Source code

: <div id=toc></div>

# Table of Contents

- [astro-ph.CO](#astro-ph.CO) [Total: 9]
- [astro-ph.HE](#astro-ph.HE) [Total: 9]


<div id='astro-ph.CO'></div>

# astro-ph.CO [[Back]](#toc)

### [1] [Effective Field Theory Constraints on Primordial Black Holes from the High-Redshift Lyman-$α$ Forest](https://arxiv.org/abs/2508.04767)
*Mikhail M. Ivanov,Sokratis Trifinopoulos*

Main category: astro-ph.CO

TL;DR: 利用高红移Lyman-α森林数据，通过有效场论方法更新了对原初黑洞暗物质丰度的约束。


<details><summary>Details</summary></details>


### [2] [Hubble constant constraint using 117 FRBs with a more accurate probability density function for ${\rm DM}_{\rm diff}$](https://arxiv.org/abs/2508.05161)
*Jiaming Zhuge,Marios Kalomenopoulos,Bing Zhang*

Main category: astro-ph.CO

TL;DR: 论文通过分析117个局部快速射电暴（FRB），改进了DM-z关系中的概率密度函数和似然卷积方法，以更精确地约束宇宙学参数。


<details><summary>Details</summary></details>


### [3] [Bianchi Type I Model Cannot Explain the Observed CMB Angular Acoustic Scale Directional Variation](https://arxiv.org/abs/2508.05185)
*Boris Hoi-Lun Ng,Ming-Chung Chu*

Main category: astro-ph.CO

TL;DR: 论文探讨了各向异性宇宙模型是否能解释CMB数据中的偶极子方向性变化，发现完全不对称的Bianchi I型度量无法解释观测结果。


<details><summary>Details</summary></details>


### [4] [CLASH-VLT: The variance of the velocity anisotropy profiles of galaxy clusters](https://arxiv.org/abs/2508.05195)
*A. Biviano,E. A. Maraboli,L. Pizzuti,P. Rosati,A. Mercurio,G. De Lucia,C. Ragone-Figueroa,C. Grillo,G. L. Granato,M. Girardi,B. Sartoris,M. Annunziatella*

● ● ●

:: REQUIREMENT ::
Word for word, output the lines of the data from its first line through the line where "### [2] [Hubble" appears, and stop there.

:: REPLY ::
Source code

: <div id=toc></div>

# Table of Contents

- [astro-ph.CO](#astro-ph.CO) [Total: 9]
- [astro-ph.HE](#astro-ph.HE) [Total: 9]


<div id='astro-ph.CO'></div>

# astro-ph.CO [[Back]](#toc)

### [1] [Effective Field Theory Constraints on Primordial Black Holes from the High-Redshift Lyman-$α$ Forest](https://arxiv.org/abs/2508.04767)
*Mikhail M. Ivanov,Sokratis Trifinopoulos*

Main category: astro-ph.CO

TL;DR: 利用高红移Lyman-α森林数据，通过有效场论方法更新了对原初黑洞暗物质丰度的约束。


<details><summary>Details</summary></details>


### [2] [Hubble constant constraint using 117 FRBs with a more accurate probability density function for ${\rm DM}_{\rm diff}$](https://arxiv.org/abs/2508.05161)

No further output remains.